Keine sofortige Vollziehung ohne Gefahr für ein Gemeinschaftsgut
Wie wichtig ein gut recherchierter und dokumentierter Sachverhalt ist, belegt der Beschluss des Verwaltungsgerichts Regensburg vom 13.01.2025, Az. RO 5 S 24.2733.

Ein Kessel Buntes
Eine Gaststättenbehörde widerrief eine Gaststättenerlaubnis wegen Unzuverlässigkeit des Gastwirts. Sie begründete ihre Entscheidung damit, dass
- die Umsatzsteuererklärungen 2022 trotz mehrfacher Aufforderung nicht abgegeben wurden,
- zum Beitreiben der Gewerbesteuer und der Grundsteuer seit 2020 immer wieder Kontopfändungen erforderlich waren,
- im Schuldnerverzeichnis fünf Eintragungen wegen Nichtabgabe der Vermögensauskunft vorhanden waren,
- bei der Berufsgenossenschaft offene Forderungen in Höhe von 458,32 Euro bestanden,
- die Lebensmittelüberwachung des Landratsamts in den Bereichen Küche/Vorratsräume/Flur der Gaststätte Mäusebefall festgestellt hat,
- im Eingangsbereich der Gaststätte ein Warenautomat mit Alkoholika in Form von Sekt, Wein und Kräuterschnaps stand,
- in einem gesonderten und für jedermann zugänglichen Raum direkt neben dem Eingang zwei betriebsbereite Geldspielgeräte standen und
- eine Autovermietung ohne Gewerbeanmeldung betrieben wurde.
Der Betreiber der Gaststätte beantragte die Wiederherstellung der aufschiebenden Wirkung des Widerspruchs.
Vertrauen ist gut, Kontrolle ist besser
Das Verwaltungsgericht entschied, unabhängig von der Frage der Rechtmäßigkeit des Widerrufs der Gaststättenerlaubnis setzt die Anordnung der sofortigen Vollziehung im Hinblick auf Art. 12 Abs. 1 GG voraus, dass eine weitere Berufstätigkeit während der Dauer des Rechtsstreits konkrete Gefahren für wichtige Gemeinschaftsgüter befürchten lässt.
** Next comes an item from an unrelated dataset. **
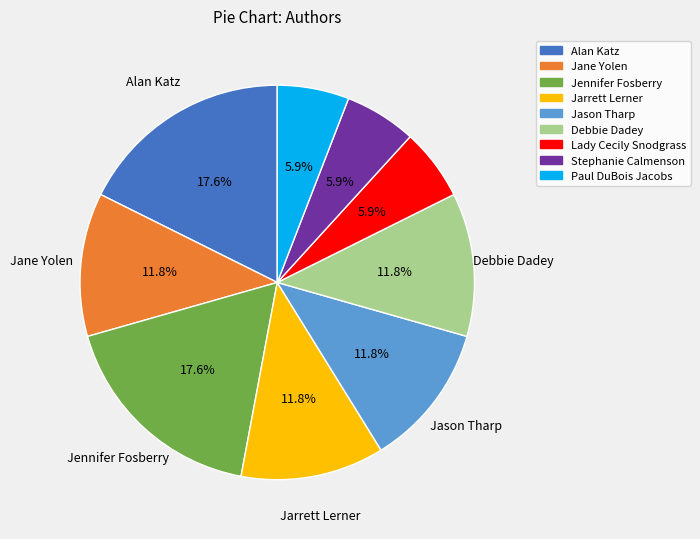

Does any single category account for the majority?

No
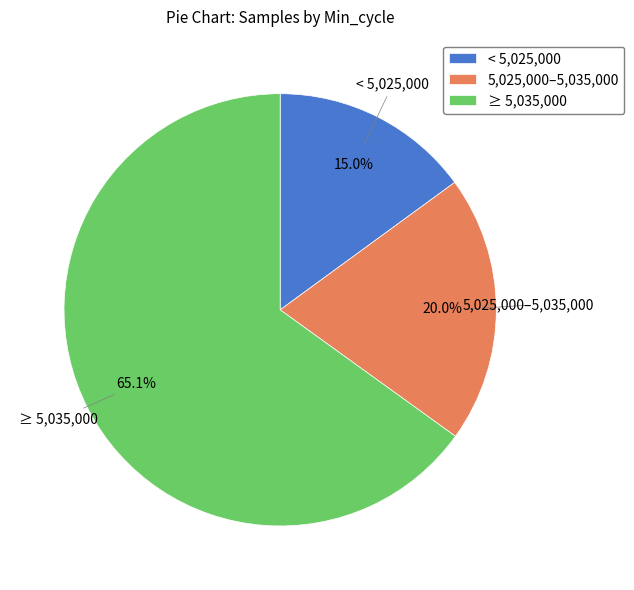

What is the total percentage of < 5,025,000 and ≥ 5,035,000?

80.0%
Weil der Widerruf der Gaststättenerlaubnis einem Berufsverbot gleichkommt, muss in diesem Fall die Hürde für den Ausschluss der aufschiebenden Wirkung des Widerspruchs höher gelegt werden als im Normalfall. Dann ging das Gericht ins Detail und stellte u.a. fest:
- Die Rückstände gegenüber dem Finanzamt wurden vor dem Widerruf der Erlaubnis vollständig gezahlt.
- Bei den Eintragungen im Schuldnerverzeichnis handelt es sich offenbar nicht um verschiedene Angelegenheiten.
- Ein Verstoß gegen das JuSchG lag nicht vor, da eine Entnahme alkoholischer Getränke aus dem Automaten nicht möglich war.
- Die Glücksspielgeräte wurden nicht von dem Gastwirt betrieben und vor dem Erlass des Widerrufs beschlagnahmt, sodass weitere Verstöße während des Verfahrens nicht zu erwarten sind.
- Die hygienerechtlichen Verstöße in der Gaststätte wurden abgestellt.
- Der Gastwirt betreibt keine Autovermietung, sondern stellt gelegentlich auf Nachfrage von Kunden für Veranstaltungen einen Bus zur Verfügung, der mit Getränken bestückt ist und im Wesentlichen über den Verzehr der Gäste finanziert wird.
Ergebnis
Es spricht zwar einiges dafür, entschied das Verwaltungsgericht, dass der Gastwirt die für den Betrieb einer Gaststätte erforderliche Zuverlässigkeit nicht mehr besitzt. Allerdings vermochte es nicht zu erkennen, dass der Weiterbetrieb der Gaststätte während der Dauer des Hauptsacheverfahrens konkrete Gefahren für wichtige Gemeinschaftsgüter befürchten lässt. Daher wurde die aufschiebende Wirkung des Widerspruchs gegen den Widerruf der Gaststättenerlaubnis wiederhergestellt.